Provincial constabularies were not so reluctant to ask for help from the city as the public seemed to think and were often relieved to shunt their more complex cases on to a force with more extensive forensic enquiry resources and manpower. Not least important—a force providing a wider selection of scapegoats to carry the blame if all went arse over tip. MET CALLED IN TO SOLVE SLAYING was a headline that brought excitement and a certain perverse status, not shame, in these days of banner headlines. But three closed cases having this in common—they all had taken place on Truelove’s family estate—amounted to a non-starter. No one would think of harassing a man of Truelove’s position by digging up the tidily buried past. Writs for disinterment, actual or figurative, would not be contemplated, particularly those requested by an Assistant Commissioner who was acquiring a reputation of being something of a trouble-maker. A reputation wilfully exaggerated by the men of high status and low principles who’d crossed his path. Joe was without authority and on his own.
Perhaps not quite alone. He looked at his desk calendar. Today was Wednesday. Two days before he was expected down in Surrey. Time enough. He took a card from his pocket and picked up his phone.
“Hunnyton? Back in harness already? Good man! I’m ringing to tell you I got the portraits which, as we speak, are crossing London in the new owner’s briefcase.”
He listened to the chortles and congratulations and found himself being drawn into a richly embroidered account of the sale-room dramas. Tentatively, he put forward his own plans for the coming two days, adding quietly, “I thought—while I’m over in Suffolk—I might pay a visit to the grave of Phoebe Pilgrim. It’s the twenty-fifth anniversary of her death this summer—1908, wasn’t it? She was sixteen years old when she drowned herself in the moat. I wondered if you’d like to come with me. After all, she was known to you. Went to the same village school. Worked for the same master.”
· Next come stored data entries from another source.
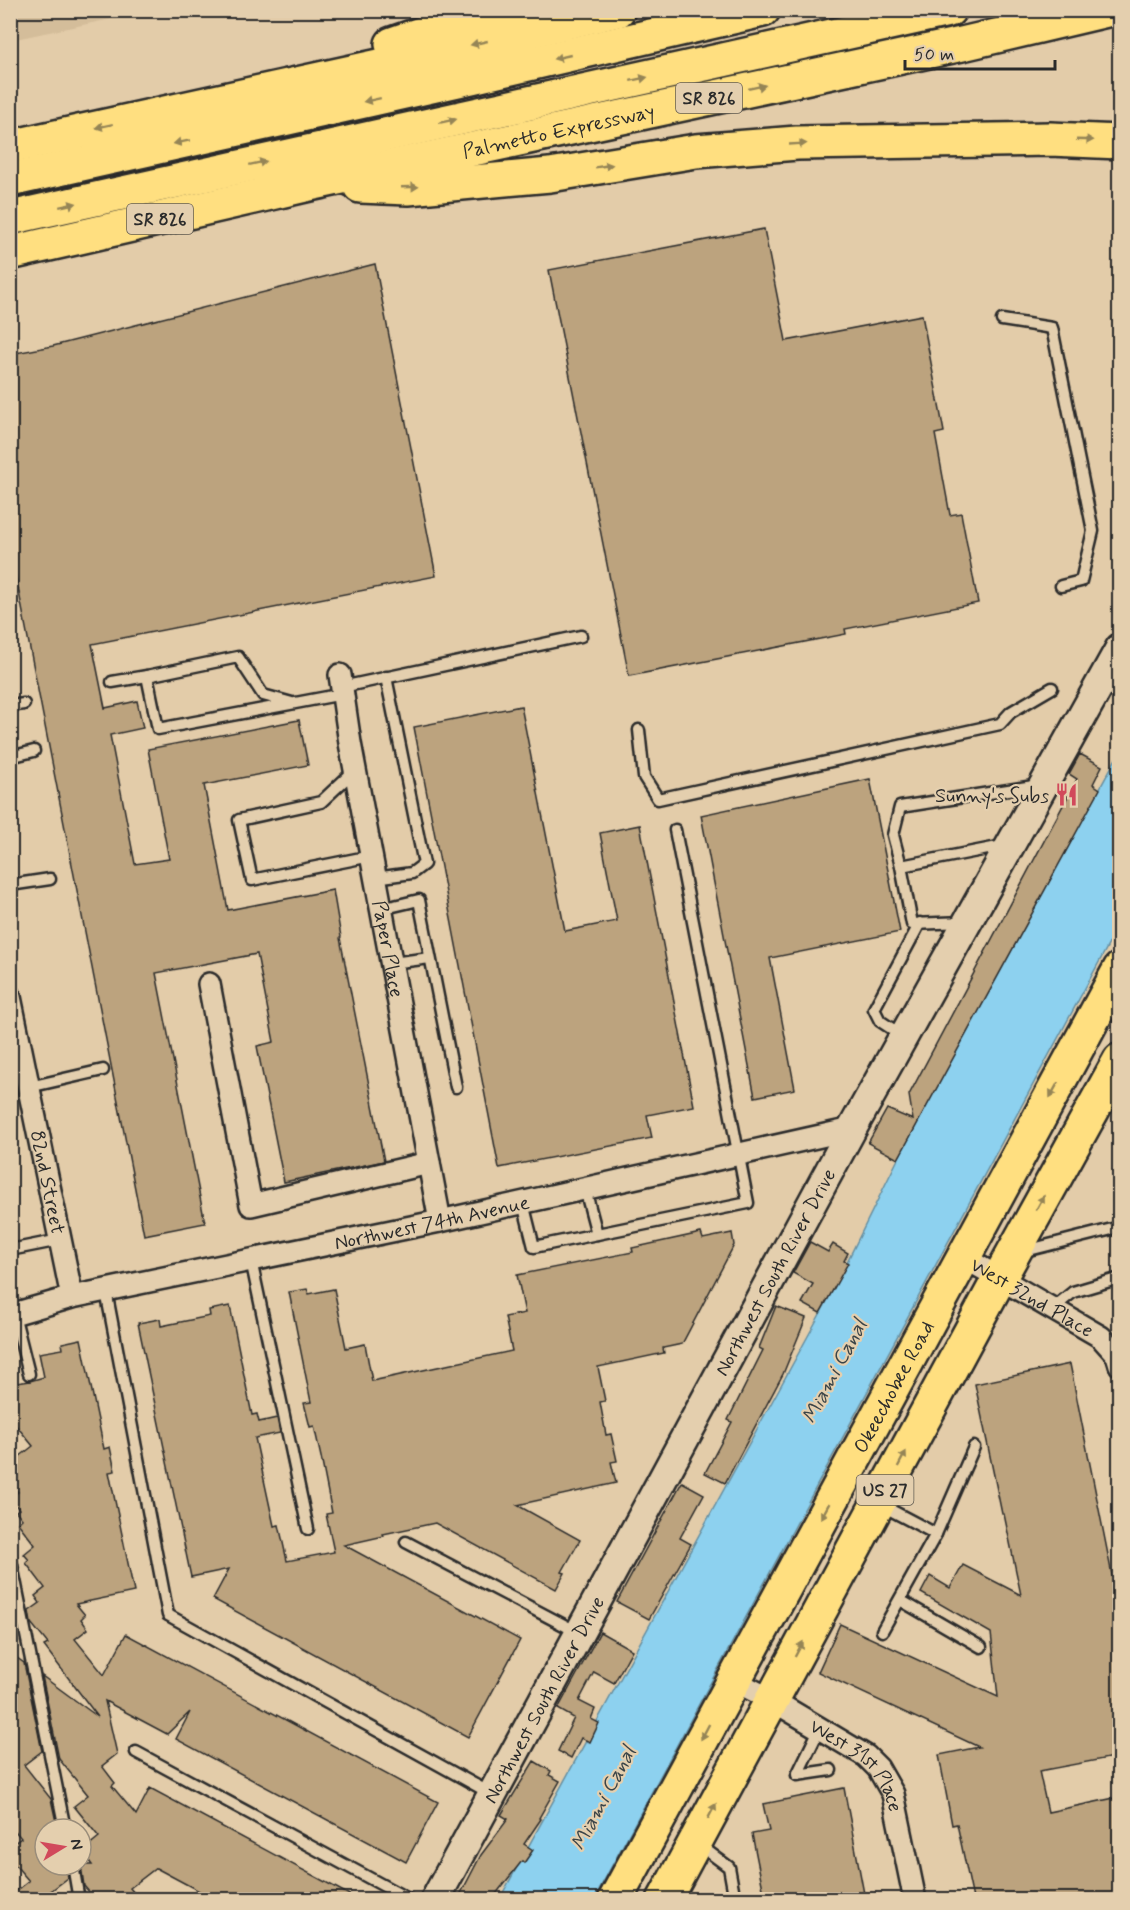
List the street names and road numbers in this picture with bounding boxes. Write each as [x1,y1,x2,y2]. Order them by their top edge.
road number: SR 826 [676,83,742,113]
street label: Palmetto Expressway [460,98,657,166]
road number: SR 826 [127,204,193,234]
street label: Paper Place [365,898,410,1000]
street label: 82nd Street [23,1128,71,1237]
street label: Northwest South River Drive [709,1164,843,1381]
street label: Northwest 74th Avenue [332,1189,532,1257]
street label: West 32nd Place [965,1252,1098,1345]
street label: Okeechobee Road [848,1316,942,1458]
road number: US 27 [856,1475,914,1505]
street label: Northwest South River Drive [478,1592,612,1809]
street label: West 31st Place [804,1713,908,1814]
There was a very long silence over the line and then: “You’ll be needing somewhere to stay. Can you get aboard the five-thirty train from King’s Cross? Get a taxi at Cambridge station—don’t think of walking—it’s too far from the centre. I’ll book you a room in the Garden House—it’s a hotel down by the river. Quiet at this time of year. I’ll see you in the bar at nine o’clock.”
Joe was only surprised he hadn’t added, “What took you so long?”
Ralph Cottingham was the next to hear from Joe. The Super agreed readily—seemed even keen—to deputise for him for a couple of days. And why not? Joe would have been the first to proclaim that Ralph would have made a much more careful and committed Assistant Commissioner than himself. “One more thing, Ralph. If you wouldn’t mind … I’d like you to put the screws on this firm of solicitors.” Joe read out a fashionable London address and gave precise instructions for information he wanted Ralph to relay. “I’ll get in touch with you—I can’t be quite sure where on earth I’ll be this weekend. I’ll try to avoid annoying Julia.”
He grabbed from his cupboard a suitcase he kept to hand at all times, packed and ready for a weekend. After a moment’s hesitation, he picked up what his men called his “murder bag” with his other hand and made for the door. If he took a staff car he’d just make it to King’s Cross.